# FF: Black Neon Tetras, Red Eye Tetra, Glow Light Tetra, Rosy Barb, Penguin Tetra



## NGosal (Jun 9, 2014)

For FREE or trade the following for whatever you may have:

-2 black neon tetras
-1 glow light tetra
-1 red eye tetra
-1 rosy barb
-1 penguin tetra


----------



## NGosal (Jun 9, 2014)

No amount of fish is too little for me. Make your offer!


----------



## NGosal (Jun 9, 2014)

Bump to the top.


----------



## NGosal (Jun 9, 2014)

All for free. Take em.


----------



## NGosal (Jun 9, 2014)

To the top


----------



## mboesiger (Dec 8, 2014)

Do you ever come to the vancouver area? or can you meet at any skytrain stations? I will take the fish if so.


----------



## NGosal (Jun 9, 2014)

Yes I work downtown near burrard station on weekdays.


----------



## NGosal (Jun 9, 2014)

Anyone want them? All free.


----------



## wicky_w (Apr 29, 2010)

will pm you


----------



## CALC (May 13, 2010)

Where about are you?


----------



## SeaHorse_Fanatic (Apr 22, 2010)

Wow, I'm shocked these are taking so long to find new homes, especially cause they're FREE!!!!!


----------



## NGosal (Jun 9, 2014)

They were taken about 10 minutes after you posted that message. But yeah I'm surprised they were never taken earlier.

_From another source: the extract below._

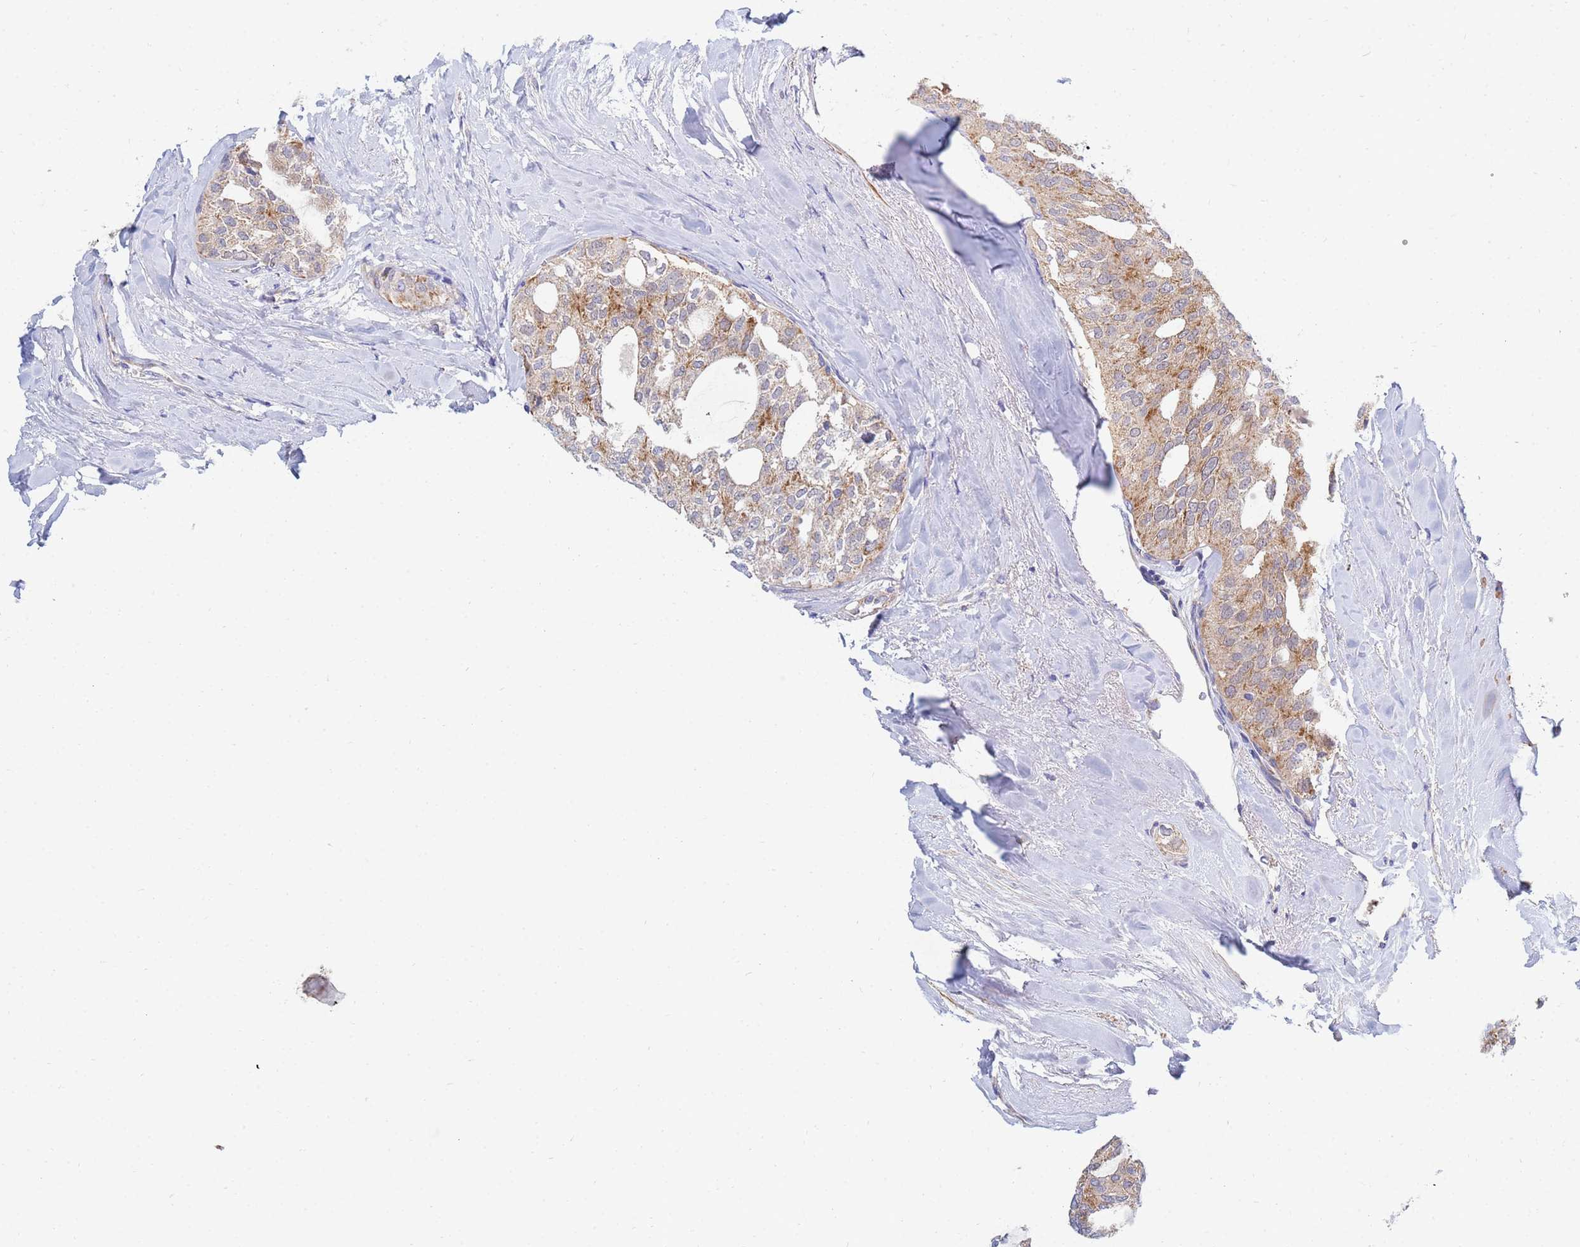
{"staining": {"intensity": "moderate", "quantity": ">75%", "location": "cytoplasmic/membranous"}, "tissue": "thyroid cancer", "cell_type": "Tumor cells", "image_type": "cancer", "snomed": [{"axis": "morphology", "description": "Follicular adenoma carcinoma, NOS"}, {"axis": "topography", "description": "Thyroid gland"}], "caption": "Protein analysis of thyroid follicular adenoma carcinoma tissue displays moderate cytoplasmic/membranous positivity in approximately >75% of tumor cells.", "gene": "SDR39U1", "patient": {"sex": "male", "age": 75}}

Thank you wicky_w. I hope these fish love their new home. Enjoy.


----------



## wicky_w (Apr 29, 2010)

Temp home until I settle in and setup a 40+30ga breeder overflow tank system


----------



## wicky_w (Apr 29, 2010)

My daughter loves them. Thanks


----------



## NGosal (Jun 9, 2014)

That is awesome. If you look carefully they are all hanging out together. Lol.


----------